__Work to complete__
Extract from the entries below, exactly as given, only the lines from the line containing "left wrist: (350, 386, 4)" to the line containing "right hip: (648, 372, 0)", both lines included.

__Information__
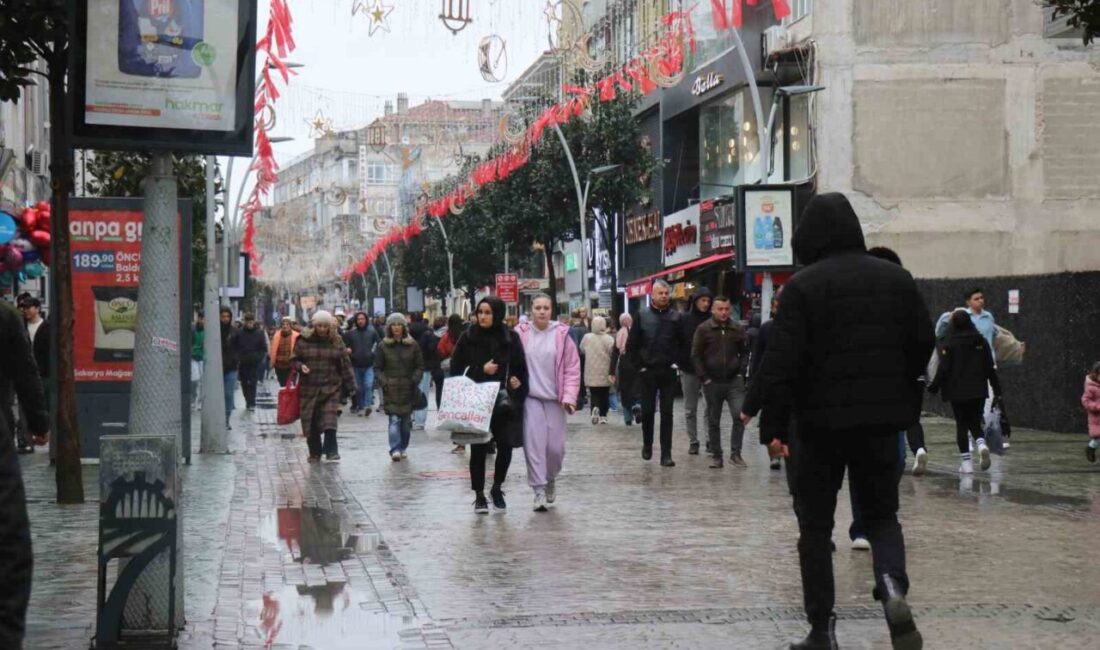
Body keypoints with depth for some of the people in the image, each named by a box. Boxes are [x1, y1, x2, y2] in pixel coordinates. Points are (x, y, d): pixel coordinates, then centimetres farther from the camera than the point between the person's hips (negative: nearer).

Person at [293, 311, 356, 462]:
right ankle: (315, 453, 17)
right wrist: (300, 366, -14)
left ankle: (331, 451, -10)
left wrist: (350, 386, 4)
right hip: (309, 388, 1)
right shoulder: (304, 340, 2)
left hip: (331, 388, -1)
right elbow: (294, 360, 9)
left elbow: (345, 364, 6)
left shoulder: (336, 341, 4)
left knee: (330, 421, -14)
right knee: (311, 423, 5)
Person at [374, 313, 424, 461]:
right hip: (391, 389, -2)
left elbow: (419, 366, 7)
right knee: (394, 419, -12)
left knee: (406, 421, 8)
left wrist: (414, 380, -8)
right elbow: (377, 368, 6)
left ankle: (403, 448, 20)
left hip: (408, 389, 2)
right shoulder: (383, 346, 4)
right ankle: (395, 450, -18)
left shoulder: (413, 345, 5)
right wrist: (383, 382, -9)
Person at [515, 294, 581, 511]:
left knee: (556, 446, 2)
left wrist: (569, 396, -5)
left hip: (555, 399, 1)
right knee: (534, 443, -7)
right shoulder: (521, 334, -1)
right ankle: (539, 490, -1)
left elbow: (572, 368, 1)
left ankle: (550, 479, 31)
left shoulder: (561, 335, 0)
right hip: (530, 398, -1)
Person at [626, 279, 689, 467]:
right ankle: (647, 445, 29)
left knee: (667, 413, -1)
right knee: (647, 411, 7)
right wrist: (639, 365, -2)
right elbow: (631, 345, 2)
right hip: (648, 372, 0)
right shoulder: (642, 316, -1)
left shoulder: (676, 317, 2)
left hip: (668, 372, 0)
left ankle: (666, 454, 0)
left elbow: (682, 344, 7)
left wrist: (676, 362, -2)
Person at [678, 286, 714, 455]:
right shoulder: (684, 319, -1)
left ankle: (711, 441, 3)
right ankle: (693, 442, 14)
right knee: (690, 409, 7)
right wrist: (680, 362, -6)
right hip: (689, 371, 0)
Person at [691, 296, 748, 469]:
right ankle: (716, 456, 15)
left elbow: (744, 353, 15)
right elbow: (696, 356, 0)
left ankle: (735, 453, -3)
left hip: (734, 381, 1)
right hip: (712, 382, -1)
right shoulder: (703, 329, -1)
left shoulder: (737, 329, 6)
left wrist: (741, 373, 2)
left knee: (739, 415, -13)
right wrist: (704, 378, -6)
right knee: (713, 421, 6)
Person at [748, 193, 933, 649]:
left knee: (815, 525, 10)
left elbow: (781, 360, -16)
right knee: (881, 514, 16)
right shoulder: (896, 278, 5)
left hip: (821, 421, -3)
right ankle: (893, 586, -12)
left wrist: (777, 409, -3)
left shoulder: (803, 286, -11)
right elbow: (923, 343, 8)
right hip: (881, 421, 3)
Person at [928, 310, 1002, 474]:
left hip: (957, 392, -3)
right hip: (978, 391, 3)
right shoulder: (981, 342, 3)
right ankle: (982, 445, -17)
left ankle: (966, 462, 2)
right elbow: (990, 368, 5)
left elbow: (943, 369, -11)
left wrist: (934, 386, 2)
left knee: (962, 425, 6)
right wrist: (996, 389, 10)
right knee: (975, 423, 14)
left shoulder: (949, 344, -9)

* * *

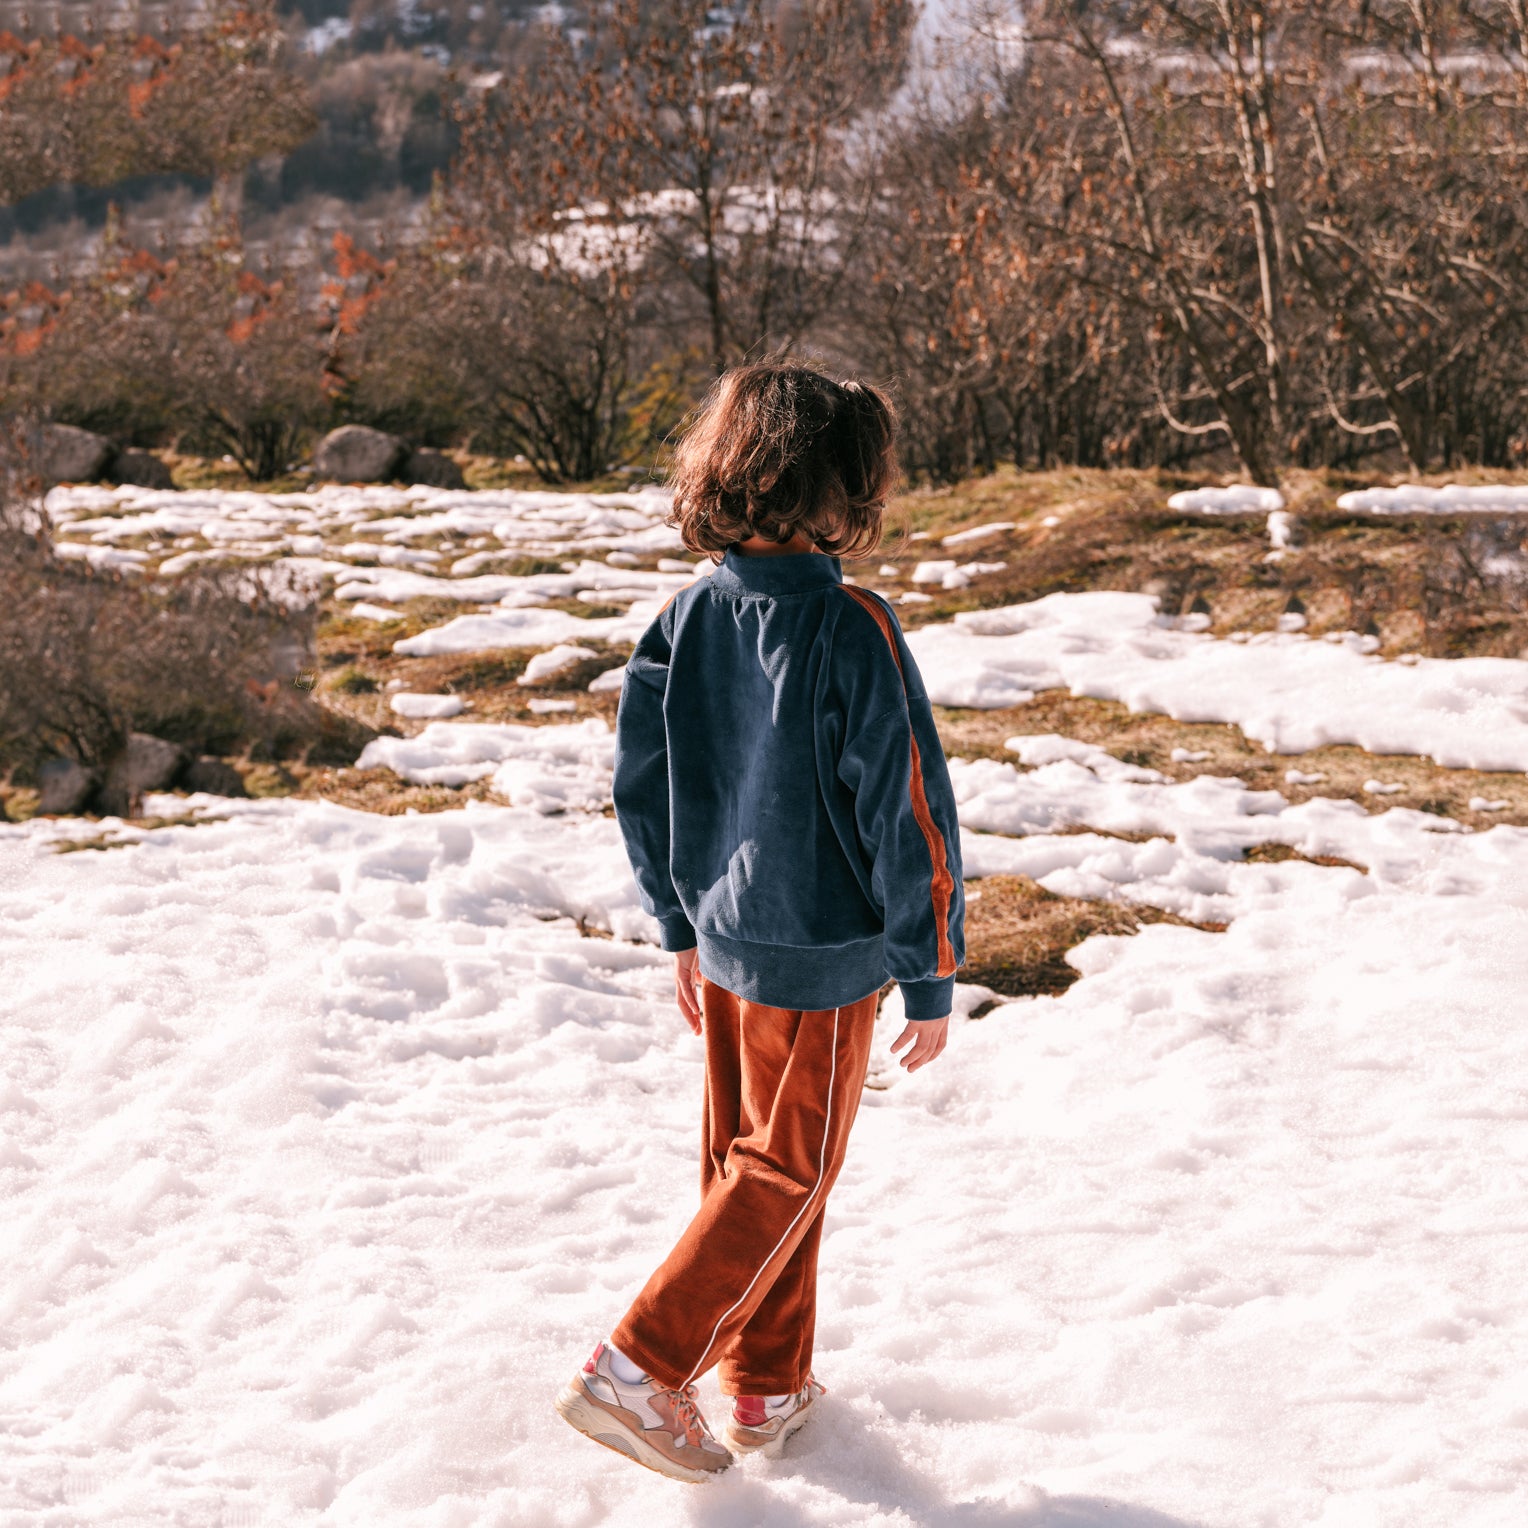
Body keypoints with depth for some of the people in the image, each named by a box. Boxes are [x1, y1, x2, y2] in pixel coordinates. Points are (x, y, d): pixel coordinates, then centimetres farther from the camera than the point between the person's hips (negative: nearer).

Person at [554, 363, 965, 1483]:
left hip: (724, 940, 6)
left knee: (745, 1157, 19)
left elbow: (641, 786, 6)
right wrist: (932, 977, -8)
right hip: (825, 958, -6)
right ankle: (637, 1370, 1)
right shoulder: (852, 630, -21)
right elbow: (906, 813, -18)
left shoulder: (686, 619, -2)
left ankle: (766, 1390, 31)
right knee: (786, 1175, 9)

__Response to the exercise__
left wrist: (350, 386, 4)
right hip: (309, 388, 1)
right shoulder: (304, 340, 2)
left hip: (331, 388, -1)
right elbow: (294, 360, 9)
left elbow: (345, 364, 6)
left shoulder: (336, 341, 4)
left knee: (330, 421, -14)
right knee: (311, 423, 5)
Person at [374, 313, 424, 461]:
right hip: (391, 389, -2)
left elbow: (419, 366, 7)
right knee: (394, 419, -12)
left knee: (406, 421, 8)
left wrist: (414, 380, -8)
right elbow: (377, 368, 6)
left ankle: (403, 448, 20)
left hip: (408, 389, 2)
right shoulder: (383, 346, 4)
right ankle: (395, 450, -18)
left shoulder: (413, 345, 5)
right wrist: (383, 382, -9)
Person at [515, 294, 581, 511]:
left knee: (556, 446, 2)
left wrist: (569, 396, -5)
left hip: (555, 399, 1)
right knee: (534, 443, -7)
right shoulder: (521, 334, -1)
right ankle: (539, 490, -1)
left elbow: (572, 368, 1)
left ankle: (550, 479, 31)
left shoulder: (561, 335, 0)
right hip: (530, 398, -1)
Person at [626, 279, 689, 467]:
right ankle: (647, 445, 29)
left knee: (667, 413, -1)
right knee: (647, 411, 7)
right wrist: (639, 365, -2)
right elbow: (631, 345, 2)
right hip: (648, 372, 0)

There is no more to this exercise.